In Part 1 of this two-part article (which you can read here), Terri McCubbin, director of acute care consulting services for 3M Health Information Systems, outlined a two-phase process for determining the financial impact of converting from ICD-9 to ICD-10. The first step, conducting a gap analysis to determine how ICD-10, if implemented today, would affect the current claims process, was  described in Part 1. The second phase — identifying the financial risks and opportunities resulting from that analysis — is the subject of this article.

Before launching its ICD-10 conversion project, New York University’s Langone Medical Center management wanted some answers.

According to McCubbin, management at the 1,000-bed hospital and healthcare provider wanted to know the risks and opportunities that awaited the organization as it approached the Oct. 1, 2014 deadline when ICD-9 would be replaced by ICD-10. At the outset of the ICD-10 project, NYU Langone management asked:

  • How will the conversion affect reimbursement? How would DRG payments change from its larger payers?
  • ICD-10 contains more than 8 times as many individual codes as ICD-9, which will increase the bureaucratic workload of the organization. What are the real costs of the anticipated loss of productivity?
  • How much training will be required and for whom? What is the cost of that training, both direct and indirect, such as the cost to backfill personnel who will be taking training?

After the gap analysis, NYU Langone was able to project a budget for ICD-10 conversion. Here’s a summary of what they discovered:

Impact on reimbursement

According to McCubbin, some healthcare providers will see an increase in reimbursements as a result of the ICD-10 conversion, some will see a decline, and still others, no change.
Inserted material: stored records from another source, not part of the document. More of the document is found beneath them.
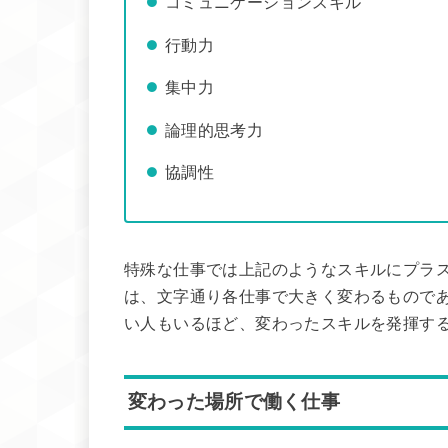
コミュニケーションスキル
行動力
集中力
論理的思考力
協調性
特殊な仕事では上記のようなスキルにプラ
は、文字通り各仕事で大きく変わるもので
い人もいるほど、変わったスキルを発揮す
変わった場所で働く仕事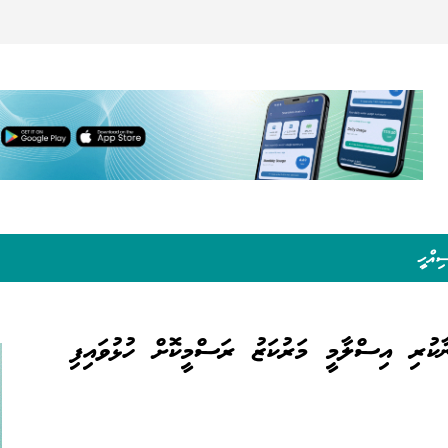
ިއްހީ
ކުރި އިސްލާމީ މަރުކަޒު ރަސްމީކޮށް ހުޅުވައިފި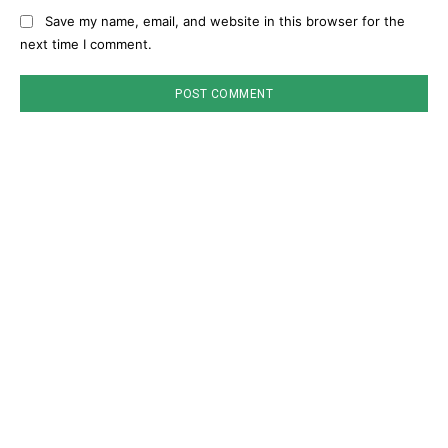
Save my name, email, and website in this browser for the
next time I comment.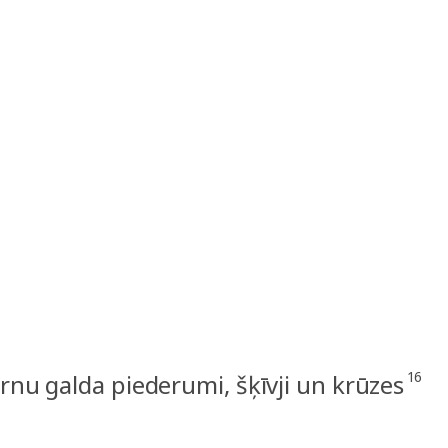
16
rnu galda piederumi, šķīvji un krūzes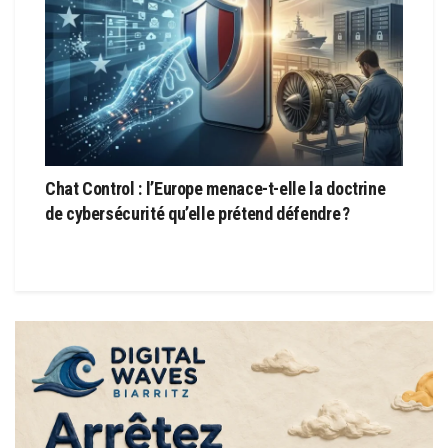
Chat Control : l’Europe menace-t-elle la doctrine
de cybersécurité qu’elle prétend défendre ?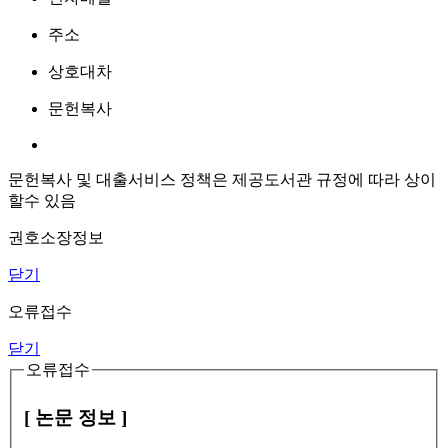
주소
상호대차
문헌복사
문헌복사 및 대출서비스 정책은 제공도서관 규정에 따라 상이
할수 있음
권호소장정보
닫기
오류접수
닫기
오류접수
[ 논문 정보 ]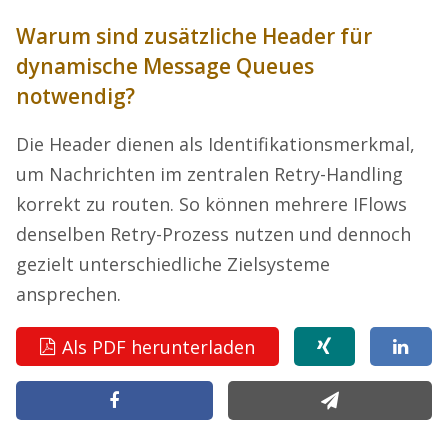
Warum sind zusätzliche Header für
dynamische Message Queues
notwendig?
Die Header dienen als Identifikationsmerkmal,
um Nachrichten im zentralen Retry-Handling
korrekt zu routen. So können mehrere IFlows
denselben Retry-Prozess nutzen und dennoch
gezielt unterschiedliche Zielsysteme
ansprechen.
Als PDF herunterladen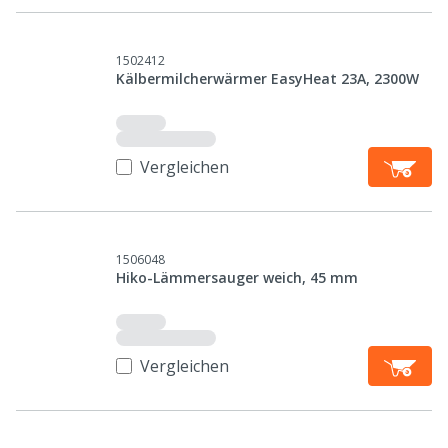
1502412
Kälbermilcherwärmer EasyHeat 23A, 2300W
Vergleichen
1506048
Hiko-Lämmersauger weich, 45 mm
Vergleichen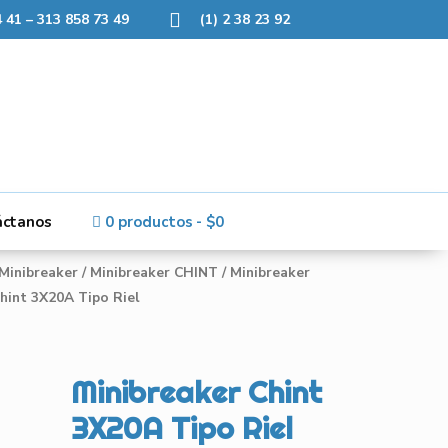
 41 – 313 858 73 49
(1) 2 38 23 92
áctanos
0 productos
$0
Minibreaker
/
Minibreaker CHINT
/
Minibreaker
hint 3X20A Tipo Riel
Minibreaker Chint
3X20A Tipo Riel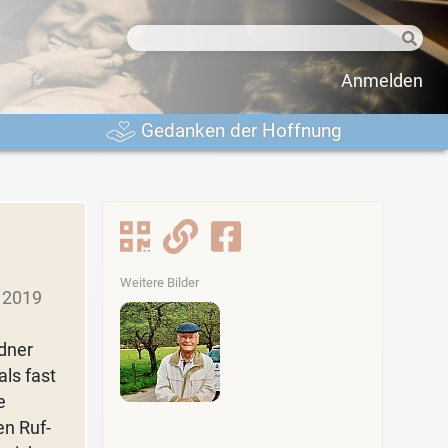
Anmelden
Gedanken der Hoffnung
Weitere Bilder
 2019
dner
ls fast
e
en Ruf-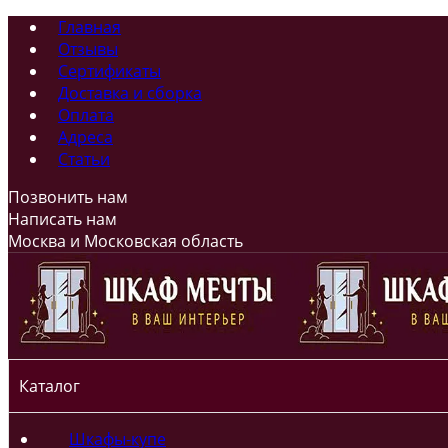
Главная
Отзывы
Сертификаты
Доставка и сборка
Оплата
Адреса
Статьи
Позвонить нам
Написать нам
Москва и Московская область
Каталог
Шкафы-купе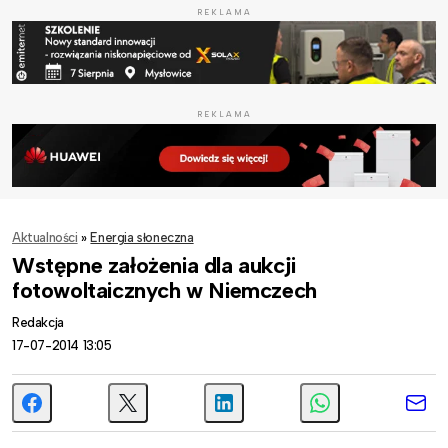
REKLAMA
REKLAMA
Aktualności
»
Energia słoneczna
Wstępne założenia dla aukcji
fotowoltaicznych w Niemczech
Redakcja
17-07-2014 13:05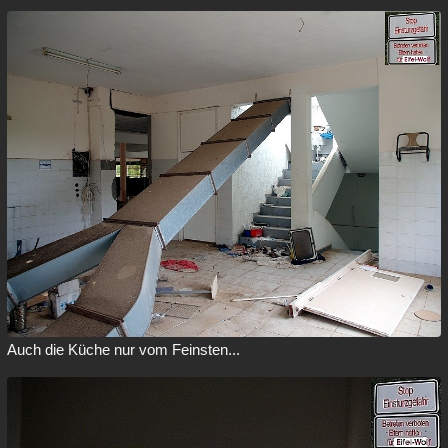
Auch die Küche nur vom Feinsten...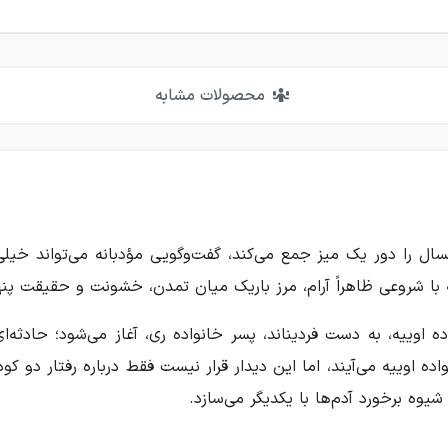
محصولات مشابه
سال را دور یک میز جمع می‌کند، گفت‌وگویی مؤدبانه می‌تواند 
با شروعی ظاهراً آرام، مرز باریک میان تمدن، خشونت و حقیقت پنها
اده اوییه، به دست فردیناند، پسر خانواده ری، آغاز می‌شود؛ حادثه
اده اوییه می‌آیند، اما این دیدار قرار نیست فقط درباره رفتار د
شیوه برخورد آدم‌ها با یکدیگر می‌سازد.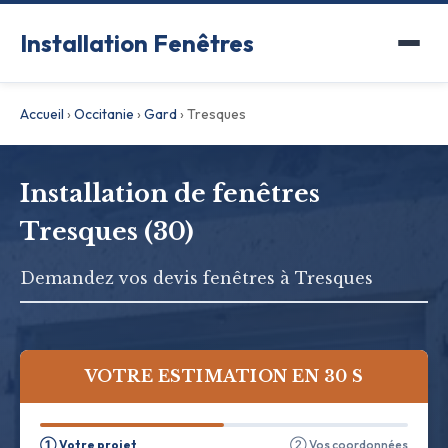
Installation Fenêtres
Accueil
›
Occitanie
›
Gard
›
Tresques
Installation de fenêtres
Tresques (30)
Demandez vos devis fenêtres à Tresques
VOTRE ESTIMATION EN 30 S
① Votre projet
② Vos coordonnées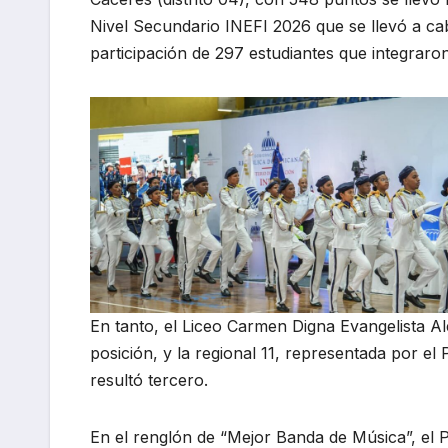
Nivel Secundario INEFI 2026 que se llevó a ca
participación de 297 estudiantes que integraro
En tanto, el Liceo Carmen Digna Evangelista Ale
posición, y la regional 11, representada por el
resultó tercero.
En el renglón de “Mejor Banda de Música”, el Po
After completing the gap analysis, the NYU Langone team was able to project how much revenue they would gain or lose from reimbursements after converting to ICD-10. Once the numbers were crunched, the healthcare provider projected an increase of $29,000 — which on revenues of $101 million meant that the revenue opportunity cost of ICD-10 was nil.

When the analysis was extended by specialty, there was a more dramatic variance in reimbursements. Reimbursements for surgery, the analysis found, would grow by more than $200,000; orthopedics, the specialty of NYU Langone, would lose more than $100,000 under ICD-10.

Productivity loss

For those healthcare organizations without a Clinical Documentation Improvement (CDI) program, the loss in productivity by coders is estimated to be 30 percent to 50 percent in the first year if ICD-10. Fortunately NYU Langone has a CDI program, and according to McCubbin will lose a maximum of 30 percent productivity, which will drop to around 10 percent in the second and subsequent years.

Training

Training, at least for those who currently code under ICD-9, is a known quantity. Inpatient coders will require between 65-80 hours of training; outpatient and professional coders 40 hours. Don’t forget to include CBI staff among those who need to be trained, McCubbin says. The cost of training ranges between $500 to $5,000, depending upon method; computer-based training is far less expensive than in-person training, for example.

The big unknown in training is what is required for clinical staff, especially physicians. Thanks to the gap analysis, NYU Langone can pinpoint how much training will be required by specialty.

McCubbin warns that training for physicians cannot be cookie cutter. “Number one, they will never learn to code,” says McCubbin. “Our approach is to educate the physicians on the new documentation requirements ITALIC to their speciality. Cardiology doesn’t want to know what urology requirements. You need to focus that education just on cardiology.”

The good news, says McCubbin, is that she believes that physicians can learn what they need in less than an hour.